**EXTRAIT DU DOCUMENT:**
::::::::::

Les fougères

Les fougères croissent à l’état sauvage, dans les bois, les taillis, les haies, les rochers, aux pieds des troncs d’arbres... Une diversité de biotopes que l’on retrouve aux niveaux de la morphologie de ses feuilles.
En observant les 3 espèces ci-contre, on y voit le fractionnement progressif de la feuille. Du point de vue de la médecine anthroposophique, ce fractionnement est l’image même de la digestion (du latin digerer = diviser. distribuer, répartir).

Polypodium vulgare L. : la réglisse sauvage est une fougère commune, que l’on retrouve aussi bien dans les bois, que sur les rocailles. Ses principes actifs (tanins, sels minéraux, mucilages et saponines) sont concentrés dans le rhizome.

::::::::::

**ENREGISTREMENTS PRÉSENTÉS:**
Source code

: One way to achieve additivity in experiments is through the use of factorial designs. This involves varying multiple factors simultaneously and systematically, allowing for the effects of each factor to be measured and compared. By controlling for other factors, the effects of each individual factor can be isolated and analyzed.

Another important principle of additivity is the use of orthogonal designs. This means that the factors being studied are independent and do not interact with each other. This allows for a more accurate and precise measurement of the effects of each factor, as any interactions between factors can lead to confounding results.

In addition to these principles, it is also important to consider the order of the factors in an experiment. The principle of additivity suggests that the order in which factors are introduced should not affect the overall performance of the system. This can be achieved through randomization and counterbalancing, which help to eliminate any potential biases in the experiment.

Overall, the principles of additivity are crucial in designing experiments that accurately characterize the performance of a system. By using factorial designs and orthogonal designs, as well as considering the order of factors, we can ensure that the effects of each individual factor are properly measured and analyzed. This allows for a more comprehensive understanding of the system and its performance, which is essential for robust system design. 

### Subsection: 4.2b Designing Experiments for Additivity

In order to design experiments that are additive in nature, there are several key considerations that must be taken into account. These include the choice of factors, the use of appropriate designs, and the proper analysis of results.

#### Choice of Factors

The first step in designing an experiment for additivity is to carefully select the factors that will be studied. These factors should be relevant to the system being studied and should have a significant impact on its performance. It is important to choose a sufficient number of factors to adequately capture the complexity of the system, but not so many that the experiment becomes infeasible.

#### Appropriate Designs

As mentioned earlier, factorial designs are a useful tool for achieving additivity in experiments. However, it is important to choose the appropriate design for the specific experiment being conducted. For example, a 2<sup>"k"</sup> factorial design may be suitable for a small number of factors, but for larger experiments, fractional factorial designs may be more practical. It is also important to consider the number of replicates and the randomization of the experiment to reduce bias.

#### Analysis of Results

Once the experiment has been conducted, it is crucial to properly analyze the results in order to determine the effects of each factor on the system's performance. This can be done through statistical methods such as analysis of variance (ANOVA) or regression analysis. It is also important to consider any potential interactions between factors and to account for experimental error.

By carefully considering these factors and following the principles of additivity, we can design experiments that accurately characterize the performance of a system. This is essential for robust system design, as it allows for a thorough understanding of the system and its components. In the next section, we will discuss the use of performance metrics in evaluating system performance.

::::::::::

**QUESTIONS SUR LE CONTENU:**
1. Répondez aux questions suivantes sur l'extrait consacré aux fougères :
(a) Selon la médecine anthroposophique, de quoi le fractionnement de la feuille est-il l'image ?
(b) Quel nom commun l'extrait donne-t-il à Polypodium vulgare L. ?
(c) Dans quelle partie de cette fougère ses principes actifs sont-ils concentrés ?
2. Reprenez la rédaction de l'extrait sur les fougères à la suite de sa dernière phrase.
Les enregistrements n'ont aucun rapport avec l'extrait.

**RÉPONSES AUX CONSIGNES:**
1.
(a) De la digestion.
(b) La réglisse sauvage.
(c) Dans le rhizome.

2.
Dryopteris filix-mas L. : la fougère mâle croît, à l’état sauvage, dans les bois, les taillis, même parfois les haies et les fossés humides. Elle s’élève jusqu’à 1,40 mètre de hauteur. On la reconnait grâce à ses feuilles nombreuses, d’abord enroulées en crosse, puis disposées en entonnoir autour de la souche. Le rhizome de la fougère mâle renferme de la filicine, de l’acide butyrique et de l’acide filicotannique.